You might have heard of Sylvia Plath before in your former English classes or heard her name tossed around in a movie or show. She was an ambitious and dynamic poet of the 20th century. Some of her most notable works include, ‘’Daddy’’, ‘’Lady Lazarus’’, and ‘’Mad Girls Love Song’’. Some may argue that she was most famously known for committing suicide by sticking her head in the oven. Whether you recognize her name for this incident or her poems, we can all agree that Plath’s influence and strong diction still resonates today.
Early Life
Slyvia Plath was born on October 27th, 1932, in Boston, Massachusetts. She was daughter to Otto Plath, a college professor of German immigrant descent, and Aurelia Schober, one of his students. The poets’ earliest years are described as decent until they weren’t. At the age of eight, Otto Plath had died due to complications concerning diabetes. According to Poets.Org, Otto ‘’had been strict, and both his authoritarian attitudes and his death drastically defined Plath’s relationships and her poems—most notably in her elegiac and infamous poem “Daddy’’. The poem “Daddy,” written in 1962, discusses her relationship with her deceased father. Through vivid imagery of death and darkness as well as allusion to the holocaust, Slyvia Plath ends the authoritarianism influence her father still held in her life in this impassioned poem. It was around this time, after her father’s death that young Plath began writing.
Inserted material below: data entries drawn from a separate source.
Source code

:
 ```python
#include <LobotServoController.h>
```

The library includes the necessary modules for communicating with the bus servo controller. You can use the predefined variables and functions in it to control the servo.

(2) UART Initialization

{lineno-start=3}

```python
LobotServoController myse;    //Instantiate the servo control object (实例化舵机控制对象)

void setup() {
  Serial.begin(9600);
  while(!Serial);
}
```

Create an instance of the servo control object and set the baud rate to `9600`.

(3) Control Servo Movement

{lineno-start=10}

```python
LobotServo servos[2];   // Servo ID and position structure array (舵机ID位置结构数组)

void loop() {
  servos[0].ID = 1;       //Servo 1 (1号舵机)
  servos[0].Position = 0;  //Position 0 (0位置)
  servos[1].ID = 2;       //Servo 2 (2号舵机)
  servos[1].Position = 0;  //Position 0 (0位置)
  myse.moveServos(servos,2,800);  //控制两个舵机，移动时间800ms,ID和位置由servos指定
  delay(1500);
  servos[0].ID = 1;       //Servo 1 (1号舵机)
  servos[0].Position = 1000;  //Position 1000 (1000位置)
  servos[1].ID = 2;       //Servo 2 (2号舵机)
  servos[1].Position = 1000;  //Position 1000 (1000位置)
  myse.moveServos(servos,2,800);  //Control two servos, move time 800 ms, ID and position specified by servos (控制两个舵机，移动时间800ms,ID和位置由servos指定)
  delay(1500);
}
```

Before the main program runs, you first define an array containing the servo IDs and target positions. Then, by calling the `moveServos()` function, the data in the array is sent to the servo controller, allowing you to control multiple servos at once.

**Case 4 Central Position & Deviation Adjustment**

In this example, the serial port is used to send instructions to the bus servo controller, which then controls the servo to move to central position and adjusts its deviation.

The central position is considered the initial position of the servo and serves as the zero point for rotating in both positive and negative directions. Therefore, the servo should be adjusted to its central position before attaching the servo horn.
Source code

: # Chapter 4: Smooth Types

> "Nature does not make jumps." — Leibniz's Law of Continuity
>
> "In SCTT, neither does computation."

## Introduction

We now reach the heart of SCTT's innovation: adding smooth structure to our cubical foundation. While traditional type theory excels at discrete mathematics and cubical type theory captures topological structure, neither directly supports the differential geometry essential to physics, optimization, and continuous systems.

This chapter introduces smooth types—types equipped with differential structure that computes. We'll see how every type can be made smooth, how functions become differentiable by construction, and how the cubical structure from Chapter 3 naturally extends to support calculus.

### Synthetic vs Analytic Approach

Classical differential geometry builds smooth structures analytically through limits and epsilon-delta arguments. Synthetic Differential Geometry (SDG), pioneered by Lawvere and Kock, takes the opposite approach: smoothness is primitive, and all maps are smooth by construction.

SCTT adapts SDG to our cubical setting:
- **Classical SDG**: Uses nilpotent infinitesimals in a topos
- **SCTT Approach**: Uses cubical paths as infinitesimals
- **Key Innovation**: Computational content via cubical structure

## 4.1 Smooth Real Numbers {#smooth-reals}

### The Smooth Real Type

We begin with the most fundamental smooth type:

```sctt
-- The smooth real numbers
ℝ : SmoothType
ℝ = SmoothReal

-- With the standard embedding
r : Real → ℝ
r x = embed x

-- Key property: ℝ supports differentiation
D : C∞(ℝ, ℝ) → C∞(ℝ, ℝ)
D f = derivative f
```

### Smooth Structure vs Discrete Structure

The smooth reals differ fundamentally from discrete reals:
She carried a journal around with her everywhere and entered serval literary contests and won various awards and accolades for her work. She published her first poem at the age of eight. Her first major publication came in 1950, when she sold her poems to the Christian Science Monitor shorty after her high school graduation. Slyvia Plath was a bright young woman and went onto attend Smith College, graduating summa cum laude in 1955. Plath had earned a Fulbright scholarship that brought her to Cambridge University in England, later that same year of college graduation. It was there in England Plath had met her husband, Ted Hughes.
Mental Heath
It was during those school years that had Plath suffered from severe depressions that would ultimately lead to her death in 1963. The poetry organization states that in a journal entry of Slyvia’s, dated June 20, 1958, she wrote, “It is as if my life were magically run by two electric currents: joyous positive and despairing negative—whichever is running at the moment dominates my life, floods it.” This can be viewed as a description of bipolar disorder. Bipolar disorder a mental illness that can cause unpredictable shifts in a ones mood and was not very well received during Plath’s lifetime. In Auguust of 1953, when Slyvia was twenty years old, she tried suicide using sleeping pills. Fortunately, she survived and received treatment with electro-shock therapy. Sylvia Plath’s struggles with mental illness can be seen turned fictious in her most famous novel, The Bell Jar.
Ted Hughes
Sylvia Plath and Ted Hughes first met in February of 1956 at a party in Cambridge. During a BBC interview in 1961, Plath reminisces about this moment saying, “I happened to be at Cambridge. I was sent there by the [US] government on a government grant. And I’d read some of Ted’s poems in this magazine and I was very impressed, and I wanted to meet him.” She further shares, “Then we saw a great deal of each other. Ted came back to Cambridge and suddenly we found ourselves getting married a few months later… We kept writing poems to each other.” The two were married on June 16, 1956. From the outside their relationship seemed relatively normal and happy. The two had their first child, a daughter named Frieda, on April 1st, 1960. The following year, Plath endured a serious miscarriage with their second child. Plath later revealed in a letter to her therapist that Ted Hughes beat her two days before the miscarriage. Her various works, including “Parliament Hill Fields,” depict this tough loss. Their son, Nicholas, was born in1962, and this is when things got reportedly ‘’complicated.” Hughes had been discovered to be having an affair with a woman named Assia Wevill. When Hughes refused to end the affair, they divorced in 1962 and Plath tried to take her life multiple times after the separation. Plath raised her two children in a small flat, where she took her own life from carbon monoxide poisoning when she stuck her head in her oven while her two children were asleep in the next room.
After
During her last years, Slyvia wrote with great speed and dedication, fully engrossing herself in her work. Many of these works were published soon after her tragic death, including her Ariel poems, Daddy, and Lady Lazarus. Sylvia Plath’s artistry and dedication to writing proves her to be inspirational and influential to aspiring poets and women alike. Her influence stems from her ability to vividly express complex emotions and inner struggles. Her poetic imagery and confessional style opened new avenues for exploring personal and societal issues. Plath's candid discussions about mental health and the challenges faced by women in the mid-20th century contributed to a broader dialogue on these topics. Despite her tragic end, her literary legacy endures, impacting readers and writers alike.